Justice Kennedy provided the proverbial fifth vote, joining the Court’s opinion but not the plurality’s. He also wrote a separate concurrence to make clear that he would approve some consideration of race to achieve some measure of integration under some circumstances. Justice Breyer wrote a lengthy and passionate dissent, joined by Justices Stevens, Souter, and Ginsburg, which focused almost exclusively on the plurality’s opinion. Justice Stevens wrote a separate dissent, which asserted that the decision was a radical break from precedent. All of the Justices who wrote, like the parties and amici in the case, fought over who was more faithful to Brown and whether that decision today requires colorblindness or permits affirmative steps to assist and protect minority students.

There are many things one could say about this case, and undoubtedly much will be said in the months and years to come. Some will focus on doctrine and methodology, others on what the decision suggests about the direction of the Roberts Court, and still others on the views of individual Justices. Tempting as it might be, I cannot cover all of these topics in depth in one brief essay. Instead, I would like to discuss how this case fits within the broader context of school desegregation and education reform, and I would like to concentrate on a seemingly simple question: is this decision important and, if so, why?

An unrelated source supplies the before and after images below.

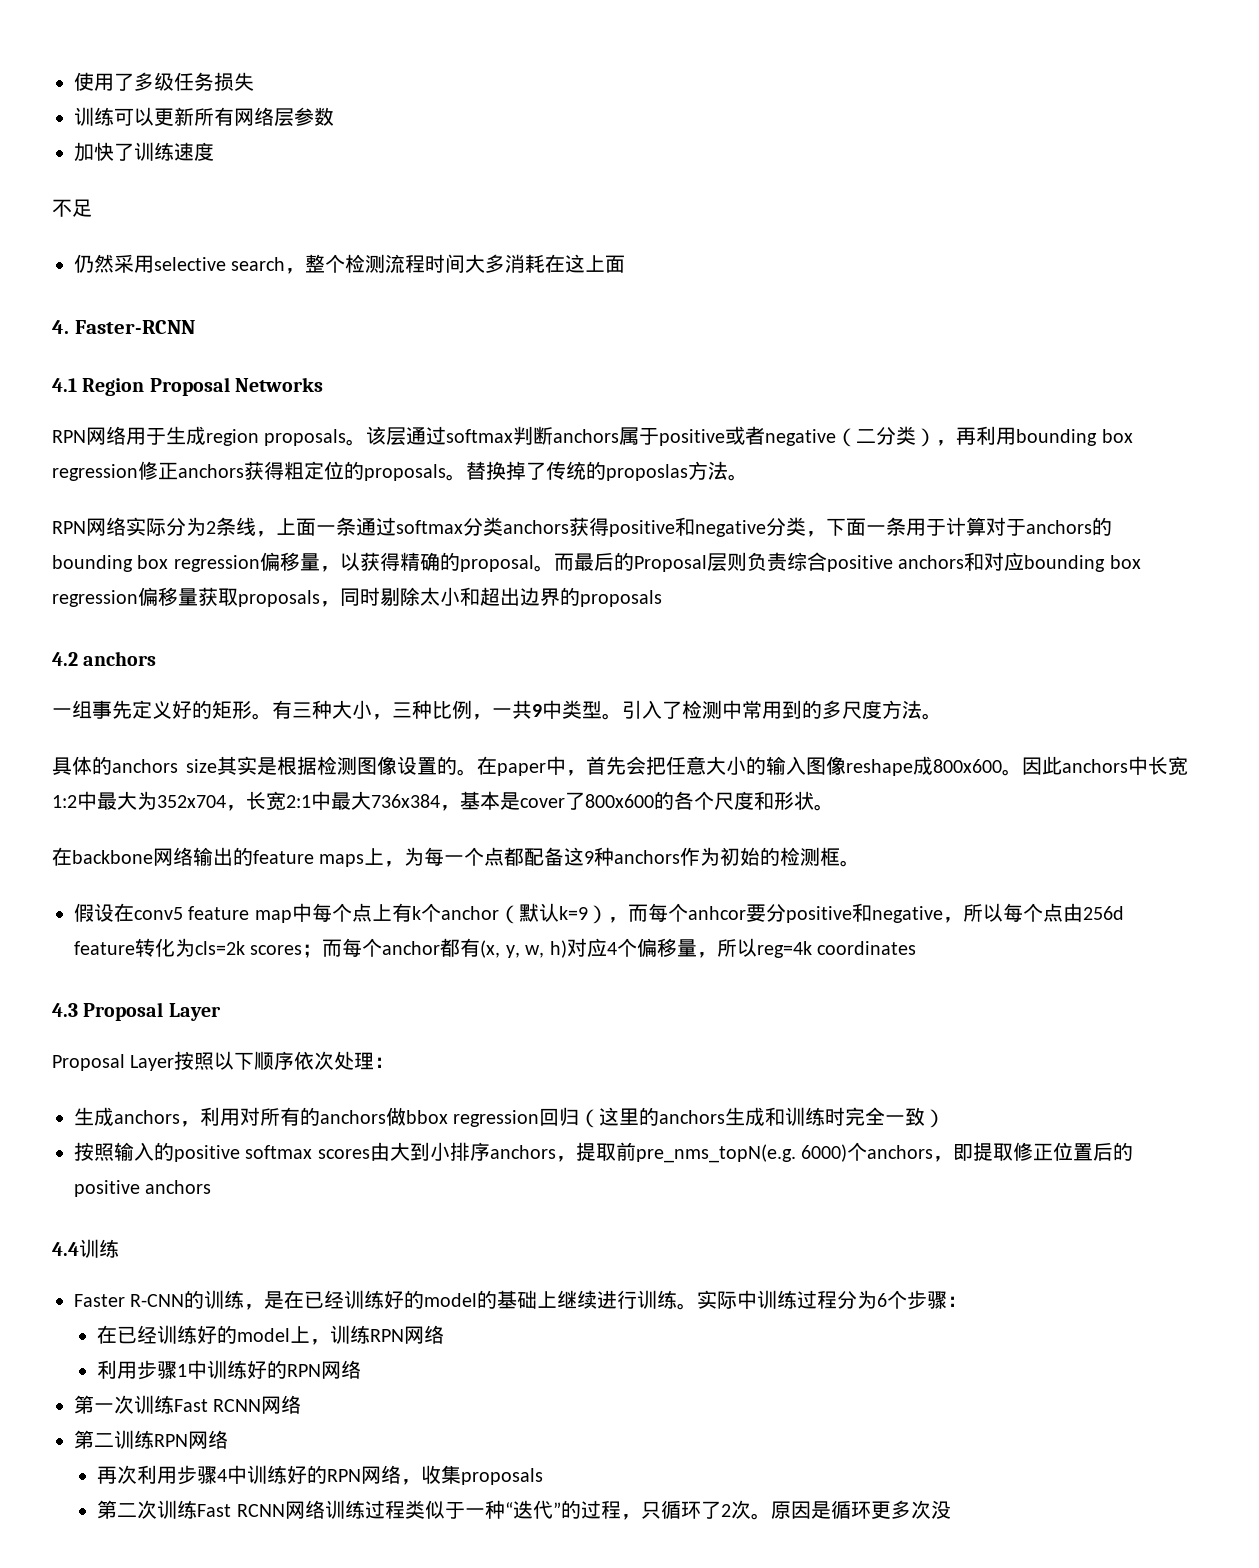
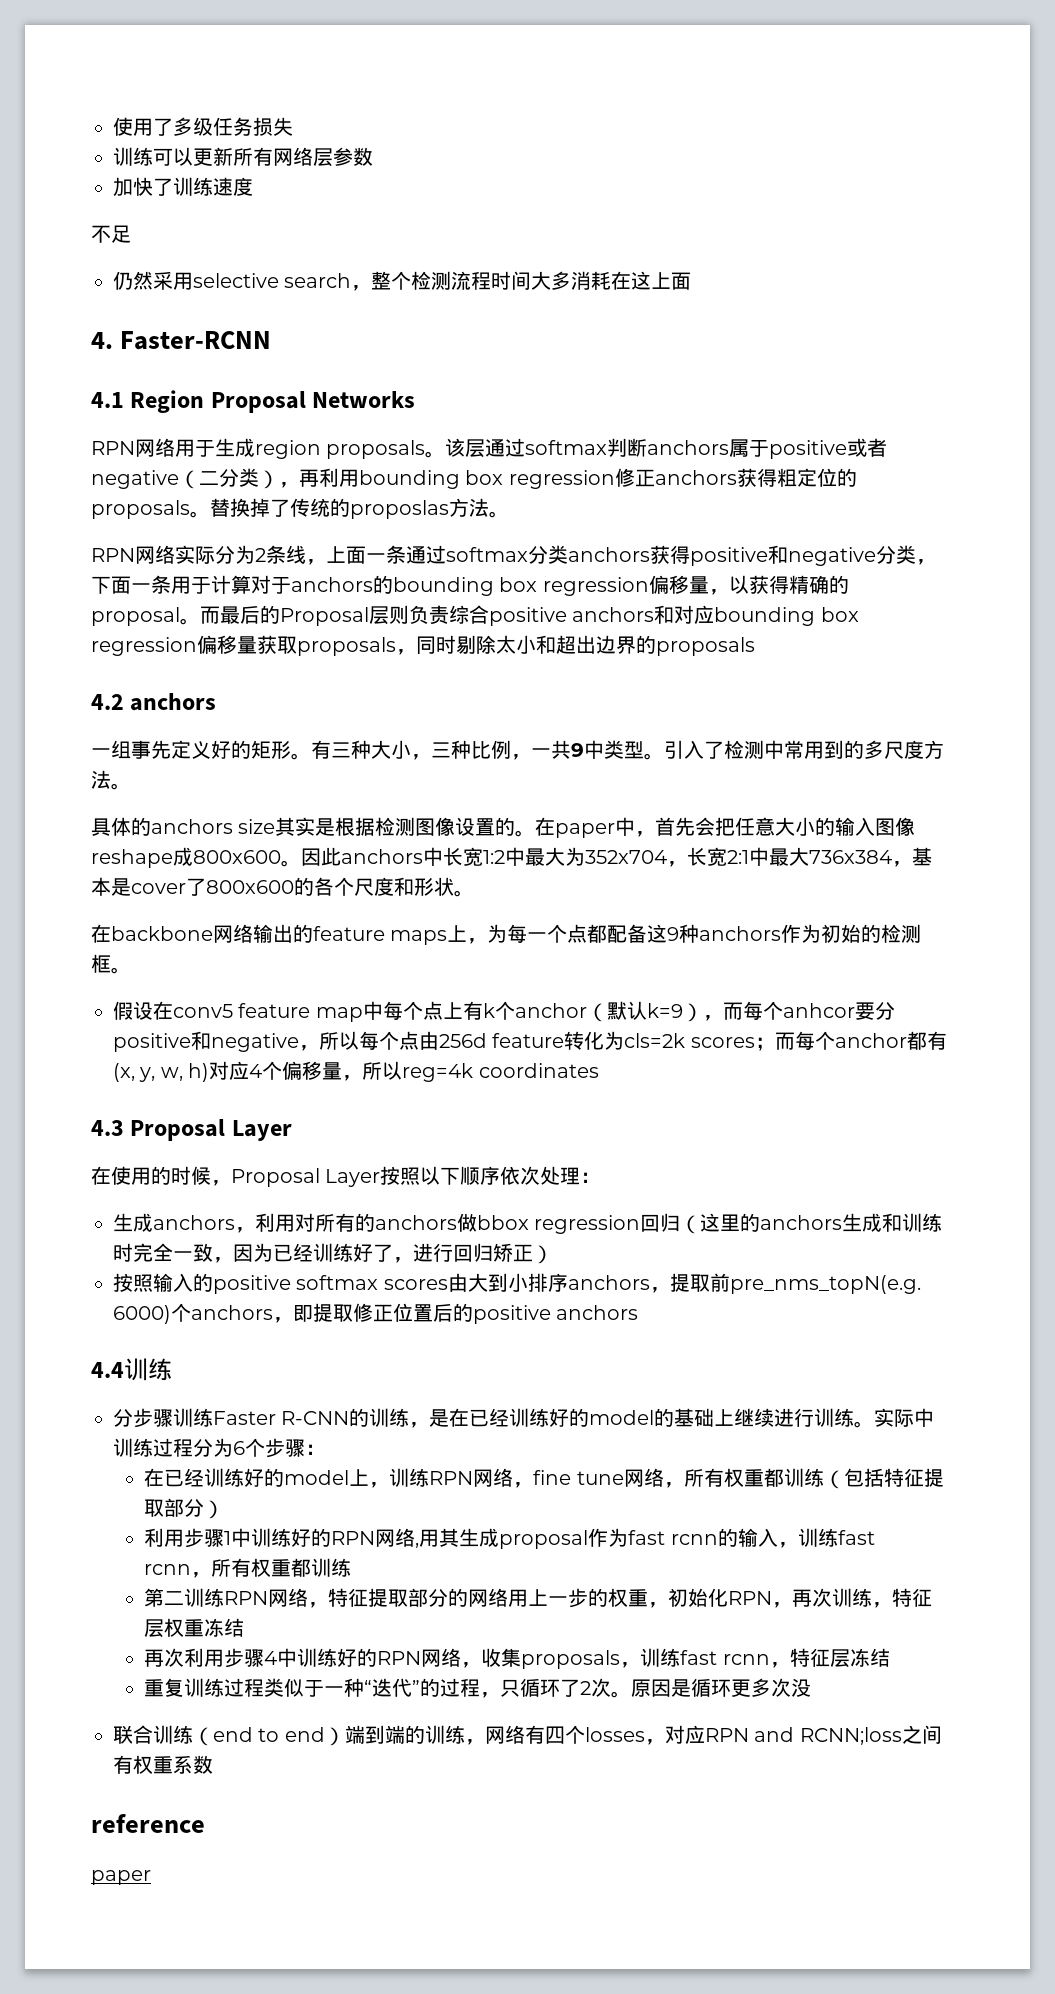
(221, 1012) none -> [91,1166,231,1186] 在使用的时候，
(926, 1116) none -> [213,1243,533,1263] ，因为已经训练好了，进行回归矫正
(119, 1248) none -> [113,1408,213,1428] 分步骤训练
(445, 1334) none -> [513,1468,944,1489] [144,1498,225,1519] ，fine tune网络，所有权重都训练（包括特征提取部分）
[74,1395,302,1414] [74,1430,228,1449] // 第一次训练Fast RCNN网络 // 第二训练RPN网络 -> [415,1528,875,1549] [144,1558,352,1578] [144,1588,933,1608] [144,1618,245,1638] ,用其生成proposal作为fast rcnn的输入，训练fast rcnn，所有权重都训练 // 第二训练RPN网络，特征提取部分的网络用上一步的权重，初始化RPN，再次训练，特征层权重冻结
[97,1500,325,1519] // 第二次训练Fast RCNN网络 -> [620,1648,890,1668] [144,1678,185,1697] ，训练fast rcnn，特征层冻结 // 重复
(951, 1509) none -> [113,1725,942,1746] [113,1755,213,1774] [91,1814,205,1833] [91,1870,151,1885] // 联合训练（end to end）端到端的训练，网络有四个losses，对应RPN and RCNN;loss之间有权重系数 // reference // paper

My answer is mixed. On the one hand, this decision does not change much on the ground. The truth is that racial integration is not on the agenda of most school districts and has not been for over twenty years. Modern education reform efforts might still share the goal of equalizing educational opportunities for minority students, which the Court in Brown embraced. But integration is not generally the means of choice to achieve that goal, nor is the Supreme Court the key arena. Advocates and reformers have turned their attention elsewhere, and today battles are waged in legislatures and in state courts over school funding, school choice, standards and testing, and access to preschool. The dominant question, moreover, is which of these reforms will improve academic achievement as measured primarily, if not exclusively, by standardized test scores. The idea that schools should also teach students from diverse backgrounds how to cooperate in preparation for citizenship, like the idea of integration, has been pushed into the background.